Yi N, Fang M, Di W, Xia Z, Wang T, and Wang Q

Subjects

Aerosols, Ethanolamine, Solvents, Amines, Carbon Dioxide analysis

Abstract

Amine emissions from a post-combustion CO 2 capture process can lead to solvent loss and serious environmental issues. The emission characteristics of amine mixtures and influencing factors are seldom reported. This work comprehensively investigated emissions of AMP (2-amino-2-methyl-1-propanol)/MEA (monoethanolamine) from a 3.6 Nm 3 /h flue gas CO 2 capture platform. The condensation nuclei in flue gas dominated the generation of amine aerosols and resulted in a heavy total amine loss of over 1400 mg/Nm 3 , which is equivalent to 5.88 kg/t CO 2 captured under the high nuclei concentration scenario. Inside the absorber, a higher CO 2 concentration and lower lean solvent CO 2 loading can significantly promote the growth of aerosols due to the intensive reaction of CO 2 absorption.

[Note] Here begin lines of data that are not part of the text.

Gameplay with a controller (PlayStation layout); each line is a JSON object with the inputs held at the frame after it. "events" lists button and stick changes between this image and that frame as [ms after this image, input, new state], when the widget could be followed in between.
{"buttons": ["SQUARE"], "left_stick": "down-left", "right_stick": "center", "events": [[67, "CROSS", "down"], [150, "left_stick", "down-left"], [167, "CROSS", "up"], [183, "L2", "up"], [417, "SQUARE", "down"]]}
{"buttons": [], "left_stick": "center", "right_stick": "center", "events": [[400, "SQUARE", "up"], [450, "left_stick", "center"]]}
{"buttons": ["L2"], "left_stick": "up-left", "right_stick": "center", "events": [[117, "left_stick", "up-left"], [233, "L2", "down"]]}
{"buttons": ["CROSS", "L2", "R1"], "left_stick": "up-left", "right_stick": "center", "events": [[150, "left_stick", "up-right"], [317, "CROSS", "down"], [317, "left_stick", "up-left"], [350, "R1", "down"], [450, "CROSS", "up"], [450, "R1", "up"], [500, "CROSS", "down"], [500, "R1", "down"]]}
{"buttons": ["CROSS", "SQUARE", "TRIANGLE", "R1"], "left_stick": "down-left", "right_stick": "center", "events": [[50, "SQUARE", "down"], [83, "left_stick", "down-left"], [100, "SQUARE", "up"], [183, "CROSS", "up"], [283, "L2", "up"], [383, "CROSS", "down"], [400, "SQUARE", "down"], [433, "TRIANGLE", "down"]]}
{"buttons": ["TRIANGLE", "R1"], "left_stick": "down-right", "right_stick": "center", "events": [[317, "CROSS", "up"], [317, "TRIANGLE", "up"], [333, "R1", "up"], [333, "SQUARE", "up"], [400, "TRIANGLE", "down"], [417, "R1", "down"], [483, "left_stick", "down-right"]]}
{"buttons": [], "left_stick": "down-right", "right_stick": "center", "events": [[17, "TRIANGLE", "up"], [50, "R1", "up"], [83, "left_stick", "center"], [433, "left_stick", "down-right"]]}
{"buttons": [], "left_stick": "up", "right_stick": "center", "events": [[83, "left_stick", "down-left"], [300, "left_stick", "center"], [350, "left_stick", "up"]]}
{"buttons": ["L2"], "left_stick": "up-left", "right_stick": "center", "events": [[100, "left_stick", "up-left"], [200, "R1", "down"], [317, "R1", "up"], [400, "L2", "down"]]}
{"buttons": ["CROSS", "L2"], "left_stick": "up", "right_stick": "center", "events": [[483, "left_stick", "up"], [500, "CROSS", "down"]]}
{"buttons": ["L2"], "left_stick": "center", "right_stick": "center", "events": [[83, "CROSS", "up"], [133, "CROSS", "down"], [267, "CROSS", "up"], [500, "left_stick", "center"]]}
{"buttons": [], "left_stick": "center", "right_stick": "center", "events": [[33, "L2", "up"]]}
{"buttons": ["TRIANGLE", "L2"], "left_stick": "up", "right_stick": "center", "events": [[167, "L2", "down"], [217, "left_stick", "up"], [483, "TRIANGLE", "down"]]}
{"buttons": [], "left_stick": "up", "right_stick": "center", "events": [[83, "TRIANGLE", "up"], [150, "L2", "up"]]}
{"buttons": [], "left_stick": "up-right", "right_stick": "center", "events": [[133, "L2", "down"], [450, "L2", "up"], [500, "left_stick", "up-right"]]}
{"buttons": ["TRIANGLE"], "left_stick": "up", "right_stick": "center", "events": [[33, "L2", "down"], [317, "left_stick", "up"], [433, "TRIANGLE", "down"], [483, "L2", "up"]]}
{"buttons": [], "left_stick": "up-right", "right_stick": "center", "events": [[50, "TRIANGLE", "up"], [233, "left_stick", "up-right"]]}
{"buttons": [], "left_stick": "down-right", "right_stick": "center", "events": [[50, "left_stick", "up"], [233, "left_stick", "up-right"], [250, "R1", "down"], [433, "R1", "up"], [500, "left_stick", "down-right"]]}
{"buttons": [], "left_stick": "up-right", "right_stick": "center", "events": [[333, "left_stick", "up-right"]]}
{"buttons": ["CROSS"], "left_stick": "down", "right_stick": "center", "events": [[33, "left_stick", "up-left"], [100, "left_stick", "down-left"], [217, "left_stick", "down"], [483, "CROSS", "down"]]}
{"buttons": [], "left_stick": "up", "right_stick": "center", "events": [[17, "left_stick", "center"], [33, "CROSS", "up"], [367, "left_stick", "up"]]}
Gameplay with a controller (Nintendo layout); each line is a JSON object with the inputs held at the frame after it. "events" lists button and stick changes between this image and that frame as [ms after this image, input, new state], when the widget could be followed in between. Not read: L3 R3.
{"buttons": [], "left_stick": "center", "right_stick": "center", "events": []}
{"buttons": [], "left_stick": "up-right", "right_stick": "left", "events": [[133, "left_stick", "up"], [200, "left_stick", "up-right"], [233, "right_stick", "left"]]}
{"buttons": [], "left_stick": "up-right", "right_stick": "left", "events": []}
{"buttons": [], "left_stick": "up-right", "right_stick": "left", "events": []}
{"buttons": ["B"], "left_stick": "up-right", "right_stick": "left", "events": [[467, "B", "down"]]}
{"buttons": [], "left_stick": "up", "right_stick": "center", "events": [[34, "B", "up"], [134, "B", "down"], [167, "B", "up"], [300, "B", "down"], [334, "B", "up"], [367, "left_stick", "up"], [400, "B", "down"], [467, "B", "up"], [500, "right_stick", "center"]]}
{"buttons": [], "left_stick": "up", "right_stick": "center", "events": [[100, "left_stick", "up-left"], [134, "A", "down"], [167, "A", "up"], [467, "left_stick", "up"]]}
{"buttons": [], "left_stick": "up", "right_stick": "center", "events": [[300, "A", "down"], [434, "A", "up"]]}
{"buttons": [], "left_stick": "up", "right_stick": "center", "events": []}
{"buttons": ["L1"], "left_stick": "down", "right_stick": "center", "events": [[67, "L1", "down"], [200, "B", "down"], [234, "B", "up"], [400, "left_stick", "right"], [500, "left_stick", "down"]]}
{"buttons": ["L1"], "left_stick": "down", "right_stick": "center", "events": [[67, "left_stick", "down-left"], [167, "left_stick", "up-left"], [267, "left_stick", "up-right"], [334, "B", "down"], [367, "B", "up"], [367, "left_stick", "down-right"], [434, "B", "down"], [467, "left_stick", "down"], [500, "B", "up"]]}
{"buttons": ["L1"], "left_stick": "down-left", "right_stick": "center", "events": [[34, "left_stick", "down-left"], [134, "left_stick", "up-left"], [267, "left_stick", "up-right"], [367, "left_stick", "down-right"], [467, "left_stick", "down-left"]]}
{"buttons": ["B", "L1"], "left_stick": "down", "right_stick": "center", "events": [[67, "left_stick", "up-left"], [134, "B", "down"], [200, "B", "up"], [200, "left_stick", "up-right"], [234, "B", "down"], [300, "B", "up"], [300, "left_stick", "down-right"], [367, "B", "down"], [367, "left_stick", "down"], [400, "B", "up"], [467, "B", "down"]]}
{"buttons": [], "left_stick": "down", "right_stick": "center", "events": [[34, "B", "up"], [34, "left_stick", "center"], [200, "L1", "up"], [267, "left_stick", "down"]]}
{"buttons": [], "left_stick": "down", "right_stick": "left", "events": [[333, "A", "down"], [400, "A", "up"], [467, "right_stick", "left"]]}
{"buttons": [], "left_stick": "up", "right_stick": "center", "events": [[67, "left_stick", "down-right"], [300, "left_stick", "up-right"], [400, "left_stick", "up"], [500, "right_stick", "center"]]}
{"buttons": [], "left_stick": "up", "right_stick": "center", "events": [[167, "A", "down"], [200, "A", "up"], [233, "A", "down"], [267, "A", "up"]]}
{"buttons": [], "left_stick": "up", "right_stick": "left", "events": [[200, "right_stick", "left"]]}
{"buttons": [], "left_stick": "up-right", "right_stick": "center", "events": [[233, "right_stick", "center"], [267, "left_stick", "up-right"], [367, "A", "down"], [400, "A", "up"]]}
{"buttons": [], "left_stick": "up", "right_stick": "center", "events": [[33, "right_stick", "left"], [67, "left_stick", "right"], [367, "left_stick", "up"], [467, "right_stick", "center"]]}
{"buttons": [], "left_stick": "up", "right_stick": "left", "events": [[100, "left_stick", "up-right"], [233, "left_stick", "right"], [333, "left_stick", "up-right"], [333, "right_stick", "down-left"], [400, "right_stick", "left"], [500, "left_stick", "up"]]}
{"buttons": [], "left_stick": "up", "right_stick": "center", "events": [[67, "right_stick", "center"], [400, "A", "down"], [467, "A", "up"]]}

The maximum amine emissions were observed at 8-12 vol % CO 2 . The flue gas temperature and liquid/gas ratio had insignificant effects on aerosol emissions, while amine emissions after the absorber increased 340-500% as the lean solvent temperature increased from 30 to 50 °C. A synergistic control strategy of nuclei pretreatment, operating optimization, and water scrubbing can effectively reduce amine emissions to 4.0 mg/Nm 3 MEA and 8.3 mg/Nm 3 AMP.

Published

2021